# QLD: Hinze Dam west, 4 donuts, 1 bass 14.6.13



## Dodge (Oct 12, 2005)

Perfect morning and Hinze Dam looked like a retiree retreat with 4 yakkers Pete [bigfishpete], Jim [Jumaji], Waz [Seadog], and Dodge, and also Gary [paint] in his tinny, we started at various times between 0630 to 0830 and launched on a glassy lake








Air temp was 13-20, bar 1011, water temp on sounder 21.6, WNW about 15kms [seabreeze data]

I was going to seriously try plastics using pumkinseed 2" gulps, and z-man elecchook 3" paddletails, both casting, drift and jig, and troll and also using the zman with a jig spinner, also tried a SB, all with no luck, and the wind was also lifting a touch at times.

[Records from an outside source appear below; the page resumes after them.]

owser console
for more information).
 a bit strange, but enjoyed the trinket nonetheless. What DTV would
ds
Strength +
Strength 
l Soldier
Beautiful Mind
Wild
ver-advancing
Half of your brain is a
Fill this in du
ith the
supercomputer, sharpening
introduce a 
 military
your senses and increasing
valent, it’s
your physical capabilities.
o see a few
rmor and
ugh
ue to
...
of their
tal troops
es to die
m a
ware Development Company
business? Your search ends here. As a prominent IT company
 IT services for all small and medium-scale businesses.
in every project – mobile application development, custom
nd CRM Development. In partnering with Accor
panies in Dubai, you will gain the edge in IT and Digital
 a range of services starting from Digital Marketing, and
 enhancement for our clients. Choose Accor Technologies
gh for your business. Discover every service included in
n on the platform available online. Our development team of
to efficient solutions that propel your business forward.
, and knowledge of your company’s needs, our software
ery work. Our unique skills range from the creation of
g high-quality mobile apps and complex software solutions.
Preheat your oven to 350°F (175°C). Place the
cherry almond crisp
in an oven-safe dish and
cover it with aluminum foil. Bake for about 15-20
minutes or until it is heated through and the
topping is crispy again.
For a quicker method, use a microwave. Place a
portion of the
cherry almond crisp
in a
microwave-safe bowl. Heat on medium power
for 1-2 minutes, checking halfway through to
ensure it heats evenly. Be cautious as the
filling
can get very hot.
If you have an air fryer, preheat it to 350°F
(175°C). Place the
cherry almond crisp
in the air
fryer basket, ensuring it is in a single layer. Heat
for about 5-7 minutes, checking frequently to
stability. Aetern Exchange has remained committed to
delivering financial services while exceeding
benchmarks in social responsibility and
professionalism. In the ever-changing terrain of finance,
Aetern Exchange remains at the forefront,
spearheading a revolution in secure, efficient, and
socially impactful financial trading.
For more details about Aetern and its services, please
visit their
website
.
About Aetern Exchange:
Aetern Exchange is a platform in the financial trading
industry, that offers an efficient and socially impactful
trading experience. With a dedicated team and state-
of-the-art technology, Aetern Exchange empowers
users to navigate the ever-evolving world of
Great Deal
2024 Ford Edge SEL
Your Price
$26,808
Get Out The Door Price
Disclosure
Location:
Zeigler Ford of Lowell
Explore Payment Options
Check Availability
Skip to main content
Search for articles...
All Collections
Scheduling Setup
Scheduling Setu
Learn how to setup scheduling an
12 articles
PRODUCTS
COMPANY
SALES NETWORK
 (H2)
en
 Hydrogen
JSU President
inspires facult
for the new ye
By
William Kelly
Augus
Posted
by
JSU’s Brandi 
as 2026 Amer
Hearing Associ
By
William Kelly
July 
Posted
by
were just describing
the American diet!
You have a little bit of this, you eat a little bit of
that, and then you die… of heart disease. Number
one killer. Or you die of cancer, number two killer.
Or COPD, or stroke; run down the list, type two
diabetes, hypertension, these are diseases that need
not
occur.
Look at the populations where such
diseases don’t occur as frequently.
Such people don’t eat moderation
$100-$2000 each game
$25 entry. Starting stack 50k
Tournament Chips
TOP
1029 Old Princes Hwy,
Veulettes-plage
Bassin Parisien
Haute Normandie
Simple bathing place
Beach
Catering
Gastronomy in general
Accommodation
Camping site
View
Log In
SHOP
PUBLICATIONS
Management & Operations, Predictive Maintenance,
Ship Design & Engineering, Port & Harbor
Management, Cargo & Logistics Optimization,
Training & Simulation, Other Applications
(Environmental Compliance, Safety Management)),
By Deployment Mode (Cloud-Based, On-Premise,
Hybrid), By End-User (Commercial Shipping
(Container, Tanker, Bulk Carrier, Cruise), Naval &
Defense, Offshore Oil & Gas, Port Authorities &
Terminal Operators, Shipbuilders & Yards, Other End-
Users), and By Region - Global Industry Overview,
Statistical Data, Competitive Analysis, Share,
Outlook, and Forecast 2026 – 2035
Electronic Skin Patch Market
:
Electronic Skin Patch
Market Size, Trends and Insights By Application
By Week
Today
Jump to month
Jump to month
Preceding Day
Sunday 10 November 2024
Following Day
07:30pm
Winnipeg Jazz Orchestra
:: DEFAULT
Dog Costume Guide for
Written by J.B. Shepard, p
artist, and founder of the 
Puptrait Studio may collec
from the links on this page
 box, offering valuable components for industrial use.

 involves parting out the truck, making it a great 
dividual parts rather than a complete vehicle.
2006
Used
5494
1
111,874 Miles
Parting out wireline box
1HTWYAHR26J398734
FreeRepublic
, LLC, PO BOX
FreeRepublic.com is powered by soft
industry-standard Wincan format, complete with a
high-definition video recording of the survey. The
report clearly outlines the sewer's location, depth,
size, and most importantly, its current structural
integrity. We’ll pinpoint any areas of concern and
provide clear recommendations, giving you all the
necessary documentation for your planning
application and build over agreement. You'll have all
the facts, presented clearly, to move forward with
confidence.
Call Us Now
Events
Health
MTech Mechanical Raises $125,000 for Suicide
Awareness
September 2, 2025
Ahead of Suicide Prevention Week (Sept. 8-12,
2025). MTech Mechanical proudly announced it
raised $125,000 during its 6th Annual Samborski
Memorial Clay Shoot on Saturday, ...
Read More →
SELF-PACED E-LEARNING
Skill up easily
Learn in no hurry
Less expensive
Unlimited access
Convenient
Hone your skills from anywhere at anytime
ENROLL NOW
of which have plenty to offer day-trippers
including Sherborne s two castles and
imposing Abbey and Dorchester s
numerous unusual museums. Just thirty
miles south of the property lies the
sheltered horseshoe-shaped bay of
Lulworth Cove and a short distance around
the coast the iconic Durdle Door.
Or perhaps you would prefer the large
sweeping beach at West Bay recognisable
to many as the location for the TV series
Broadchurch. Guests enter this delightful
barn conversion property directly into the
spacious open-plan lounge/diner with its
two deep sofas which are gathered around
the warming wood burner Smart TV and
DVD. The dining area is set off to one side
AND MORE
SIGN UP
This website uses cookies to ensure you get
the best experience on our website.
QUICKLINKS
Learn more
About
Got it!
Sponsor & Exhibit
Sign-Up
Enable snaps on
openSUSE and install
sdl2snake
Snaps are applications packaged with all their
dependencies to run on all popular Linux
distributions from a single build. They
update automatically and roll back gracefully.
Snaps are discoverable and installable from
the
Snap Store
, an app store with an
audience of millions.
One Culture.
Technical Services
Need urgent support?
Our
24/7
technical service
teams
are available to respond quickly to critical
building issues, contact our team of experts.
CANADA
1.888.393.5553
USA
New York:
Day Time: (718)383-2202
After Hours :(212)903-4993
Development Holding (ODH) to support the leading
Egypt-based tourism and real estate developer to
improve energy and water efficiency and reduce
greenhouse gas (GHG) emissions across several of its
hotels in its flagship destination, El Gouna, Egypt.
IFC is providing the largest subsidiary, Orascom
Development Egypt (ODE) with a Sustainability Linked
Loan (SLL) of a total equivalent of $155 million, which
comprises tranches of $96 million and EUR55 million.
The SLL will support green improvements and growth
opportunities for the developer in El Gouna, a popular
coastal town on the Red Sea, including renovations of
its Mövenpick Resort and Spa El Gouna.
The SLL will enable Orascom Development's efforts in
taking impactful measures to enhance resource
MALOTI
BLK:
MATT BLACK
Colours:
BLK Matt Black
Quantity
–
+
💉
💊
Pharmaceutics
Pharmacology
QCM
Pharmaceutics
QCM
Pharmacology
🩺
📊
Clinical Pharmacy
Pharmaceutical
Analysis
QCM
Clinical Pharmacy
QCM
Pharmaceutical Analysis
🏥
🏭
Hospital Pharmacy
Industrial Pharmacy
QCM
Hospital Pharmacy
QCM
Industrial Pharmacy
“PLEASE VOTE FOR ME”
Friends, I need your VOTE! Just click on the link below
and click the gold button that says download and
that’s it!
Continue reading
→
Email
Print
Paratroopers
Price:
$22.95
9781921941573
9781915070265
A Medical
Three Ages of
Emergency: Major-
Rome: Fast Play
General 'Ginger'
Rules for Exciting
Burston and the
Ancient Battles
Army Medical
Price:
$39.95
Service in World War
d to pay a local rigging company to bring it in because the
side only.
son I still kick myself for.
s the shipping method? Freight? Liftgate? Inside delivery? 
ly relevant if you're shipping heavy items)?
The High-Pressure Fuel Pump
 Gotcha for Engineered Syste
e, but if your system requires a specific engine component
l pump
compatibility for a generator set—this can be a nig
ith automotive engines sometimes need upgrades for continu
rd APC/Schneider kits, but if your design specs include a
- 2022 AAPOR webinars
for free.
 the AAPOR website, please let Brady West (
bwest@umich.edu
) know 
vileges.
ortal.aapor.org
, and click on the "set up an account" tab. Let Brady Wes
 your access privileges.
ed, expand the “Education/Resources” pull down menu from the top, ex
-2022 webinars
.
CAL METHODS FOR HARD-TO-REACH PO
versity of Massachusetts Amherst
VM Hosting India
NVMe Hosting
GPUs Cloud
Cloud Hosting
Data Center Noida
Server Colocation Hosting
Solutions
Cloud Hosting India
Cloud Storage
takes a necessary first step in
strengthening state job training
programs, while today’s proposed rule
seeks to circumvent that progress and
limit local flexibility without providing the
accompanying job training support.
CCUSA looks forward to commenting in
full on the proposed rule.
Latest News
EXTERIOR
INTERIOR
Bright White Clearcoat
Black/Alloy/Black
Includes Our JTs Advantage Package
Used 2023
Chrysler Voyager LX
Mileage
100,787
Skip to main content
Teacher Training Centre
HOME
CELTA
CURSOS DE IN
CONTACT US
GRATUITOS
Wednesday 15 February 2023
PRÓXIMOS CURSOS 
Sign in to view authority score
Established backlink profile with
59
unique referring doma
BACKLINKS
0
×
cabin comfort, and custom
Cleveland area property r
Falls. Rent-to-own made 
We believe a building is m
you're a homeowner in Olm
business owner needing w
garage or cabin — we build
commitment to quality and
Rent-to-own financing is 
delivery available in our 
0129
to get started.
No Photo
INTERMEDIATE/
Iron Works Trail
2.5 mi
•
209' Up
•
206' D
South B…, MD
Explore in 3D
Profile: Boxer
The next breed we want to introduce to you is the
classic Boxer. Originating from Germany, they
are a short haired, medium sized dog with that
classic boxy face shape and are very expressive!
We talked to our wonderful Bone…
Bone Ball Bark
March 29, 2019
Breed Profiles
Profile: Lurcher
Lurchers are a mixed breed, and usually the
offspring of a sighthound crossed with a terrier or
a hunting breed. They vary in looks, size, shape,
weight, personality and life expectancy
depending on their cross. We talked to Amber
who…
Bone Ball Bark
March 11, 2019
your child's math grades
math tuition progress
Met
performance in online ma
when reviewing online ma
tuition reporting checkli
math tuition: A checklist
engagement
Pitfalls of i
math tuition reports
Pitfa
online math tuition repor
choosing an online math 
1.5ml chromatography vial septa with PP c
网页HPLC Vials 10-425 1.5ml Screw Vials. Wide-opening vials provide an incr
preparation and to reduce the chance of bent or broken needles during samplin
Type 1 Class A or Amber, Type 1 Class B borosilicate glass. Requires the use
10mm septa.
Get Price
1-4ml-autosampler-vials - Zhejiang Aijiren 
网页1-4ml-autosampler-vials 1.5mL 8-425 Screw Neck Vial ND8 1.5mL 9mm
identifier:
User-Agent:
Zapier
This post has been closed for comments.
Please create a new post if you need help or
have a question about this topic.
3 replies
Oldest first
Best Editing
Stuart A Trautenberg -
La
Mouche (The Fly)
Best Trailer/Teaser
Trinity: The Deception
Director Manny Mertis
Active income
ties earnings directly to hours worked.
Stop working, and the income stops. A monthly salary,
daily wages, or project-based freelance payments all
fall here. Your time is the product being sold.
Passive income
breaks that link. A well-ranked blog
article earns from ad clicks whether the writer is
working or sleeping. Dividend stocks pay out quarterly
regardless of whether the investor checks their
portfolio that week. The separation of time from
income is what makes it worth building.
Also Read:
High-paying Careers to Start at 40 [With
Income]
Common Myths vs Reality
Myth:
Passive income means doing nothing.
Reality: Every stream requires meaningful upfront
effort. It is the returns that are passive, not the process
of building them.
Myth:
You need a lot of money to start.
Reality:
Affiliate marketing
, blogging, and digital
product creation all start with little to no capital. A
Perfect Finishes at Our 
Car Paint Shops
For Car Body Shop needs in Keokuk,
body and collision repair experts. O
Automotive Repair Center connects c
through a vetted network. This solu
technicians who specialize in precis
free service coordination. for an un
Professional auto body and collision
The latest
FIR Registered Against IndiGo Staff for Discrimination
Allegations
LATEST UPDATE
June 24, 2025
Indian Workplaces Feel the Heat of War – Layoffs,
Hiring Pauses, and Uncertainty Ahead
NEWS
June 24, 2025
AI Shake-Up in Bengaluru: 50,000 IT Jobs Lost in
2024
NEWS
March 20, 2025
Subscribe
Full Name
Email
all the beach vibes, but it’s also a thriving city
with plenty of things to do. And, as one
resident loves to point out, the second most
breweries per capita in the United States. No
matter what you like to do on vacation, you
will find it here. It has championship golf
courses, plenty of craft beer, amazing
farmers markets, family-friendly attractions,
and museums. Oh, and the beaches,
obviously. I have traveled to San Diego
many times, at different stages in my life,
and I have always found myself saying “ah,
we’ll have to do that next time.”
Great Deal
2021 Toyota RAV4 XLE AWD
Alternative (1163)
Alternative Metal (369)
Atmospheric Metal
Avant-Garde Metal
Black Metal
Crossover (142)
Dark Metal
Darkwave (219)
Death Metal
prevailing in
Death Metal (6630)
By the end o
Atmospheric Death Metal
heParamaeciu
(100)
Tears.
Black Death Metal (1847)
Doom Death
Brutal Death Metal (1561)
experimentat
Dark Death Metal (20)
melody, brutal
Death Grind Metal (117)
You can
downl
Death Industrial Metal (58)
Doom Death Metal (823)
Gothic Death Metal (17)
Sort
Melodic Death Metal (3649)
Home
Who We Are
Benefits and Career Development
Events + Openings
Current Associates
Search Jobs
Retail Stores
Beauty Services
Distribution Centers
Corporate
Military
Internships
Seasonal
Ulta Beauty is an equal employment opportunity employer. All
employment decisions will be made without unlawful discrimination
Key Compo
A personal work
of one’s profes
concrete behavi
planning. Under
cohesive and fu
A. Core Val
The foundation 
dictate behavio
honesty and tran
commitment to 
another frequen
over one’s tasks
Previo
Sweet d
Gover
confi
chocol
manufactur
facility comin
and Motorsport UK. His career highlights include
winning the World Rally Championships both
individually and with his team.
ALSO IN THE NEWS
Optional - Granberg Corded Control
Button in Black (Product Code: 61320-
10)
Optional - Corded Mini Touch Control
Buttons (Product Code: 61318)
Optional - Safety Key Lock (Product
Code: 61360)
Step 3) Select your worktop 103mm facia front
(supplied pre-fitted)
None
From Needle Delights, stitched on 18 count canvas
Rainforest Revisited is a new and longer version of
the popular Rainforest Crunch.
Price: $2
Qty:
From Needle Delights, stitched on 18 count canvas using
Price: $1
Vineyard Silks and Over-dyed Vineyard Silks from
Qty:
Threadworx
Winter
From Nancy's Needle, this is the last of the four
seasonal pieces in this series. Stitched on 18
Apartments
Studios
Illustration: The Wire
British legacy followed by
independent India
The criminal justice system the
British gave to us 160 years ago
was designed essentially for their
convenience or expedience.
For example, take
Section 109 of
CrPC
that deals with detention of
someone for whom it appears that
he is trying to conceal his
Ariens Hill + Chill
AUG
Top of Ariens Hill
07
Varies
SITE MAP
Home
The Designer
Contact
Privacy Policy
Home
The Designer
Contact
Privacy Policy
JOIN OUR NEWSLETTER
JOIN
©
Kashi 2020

After a couple of hours found a warm nook for smoko and a few laughs









Meanwhile Gary was out in the breeze and scored the only bass of the day in his tinny a 32 bass on a trolled Koolie









Today was also the first test in full sun of the cycle leggings bought a few weeks ago and they proved to be a good buy being comfortable and effective sun protection viewtopic.php?f=3&t=61491









By about 1200 we were off the water and headed for our local watering hole for a final rehash with Gary's capture the only fish of the day.


----------



## paulo (Nov 1, 2007)

Nice one Richo, A day out with your mates and a beer to polish it off. Who cares about catching,


----------



## Daveyak (Oct 6, 2005)

Certainly a nice environment to fish in, It must be great having waters like that close by.

I have no idea what bass are like to catch or eat. I wish I could say the same about donuts...


----------



## grinner (May 15, 2008)

beautiful dodge, water temp above 21. that surprised me.
always love pics of that lake (advancetown) and that dam (hinze)
cheers pete


----------



## Bigdyl (Feb 13, 2012)

Nice one dodge, looks like a great morning


----------